Per Paolo Iabichino, intervistato da Domani, alcuni investimenti troppo isolati sulla GenZ sarebbero persino vani: «A loro fa lo stesso effetto di uno spot in tv, è rumore di fondo: non si affezionano a una marca perché ricevono una bottiglietta con l’etichetta arcobaleno al Pride. Il giorno dopo l’hanno dimenticato, a meno che il brand non si ricordi di quei temi nel resto dell’anno». E sull’operatività di lungo periodo del brand activism si gioca non solo l’efficacia di un’operazione commerciale, ma anche la percezione di serietà del brand. «Se fino a qualche anno fa si reputava coraggioso esporre una bandiera arcobaleno accanto al logo – racconta ad Alley Oop Isabella Borrelli, attivista LGBT+ e consulente di diversity – oggi conta cosa si fa per e con i propri dipendenti, fornitori, clienti. Conta esporsi nel dibattito pubblico quando è necessario e superare il legislatore nazionale con politiche interne di welfare a sostegno delle coppie LGBT+». Secondo Ilga Europe, l’Italia si classifica male nella tutela delle persone LGBT+: in Europa è trentaquattresima. Dati Istat e Unar confermano che il 41% delle persone si considerano a causa del proprio orientamento svantaggiate in ambito lavorativo, ovvero meno riconosciute, peggio retribuite e meno avviate alla carriera. Quasi due persone su tre (il 61,2%) evitano di parlare della propria vita privata per nascondere possibili particolari sfavorevoli.

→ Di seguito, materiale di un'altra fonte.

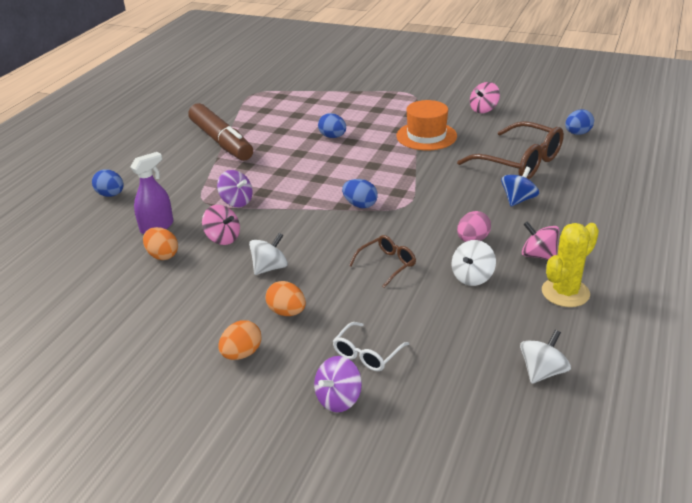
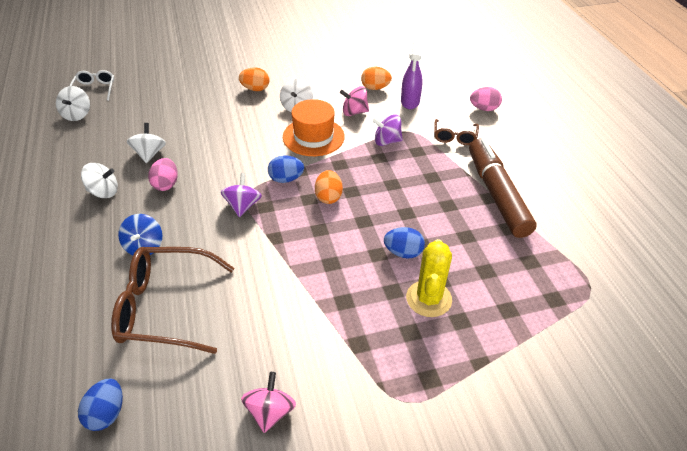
camera: 140 degrees right, 10 degrees up
(111, 195) = (484, 109): blue egg -> pink egg
(221, 141) = (496, 194): brown marker -> brown marker turned 60 degrees clockwise
(242, 354) = (256, 64): orange egg -> orange egg (328, 197)
(338, 399) = (186, 66): purple spinning top -> purple spinning top (242, 206)
(367, 354) = (187, 87): white glasses -> white glasses (94, 89)
(387, 265) = (219, 139): brown glasses -> brown glasses (454, 137)
(426, 136) = (303, 305): orange hat -> orange hat (313, 137)
(538, 255) = (103, 192): pink spinning top -> white spinning top
(565, 292) = (73, 169): yellow cactus -> yellow cactus (428, 299)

Su un altro fronte serpeggia la paura di scontentare una fetta di consumatori e cittadini che vorrebbero contrastare l’ampliamento dei diritti civili e reagiscono male – di regola sui social a parole, ma anche con la violenza – alle prese di posizione dei brand. I casi più emblematici si osservano negli States, dove una capsule collection di Target dedicata al Pride Month ha fatto infuriare i più conservatori. Numerosi punti vendita Target sono stati presi d’assalto da “attivisti” reazionari che hanno vandalizzato gli interni, danneggiato la merce incriminata, aggredito i dipendenti e persino recapitato pacchi bomba. North Face e Bud Light hanno subito episodi simili, che certamente non saranno gli ultimi. Si arriverà dunque a distinguere tra brand che non mollano la presa, accettando il rischio di qualche boicottaggio, e brand che per quieto vivere e migliori affari prediligono il silenzio. In Italia segue un trend simile la politica, come nel caso delle regioni Lazio e Lombardia che sono corse ai ripari revocando il proprio patrocinio alle manifestazioni di orgoglio LGBT+.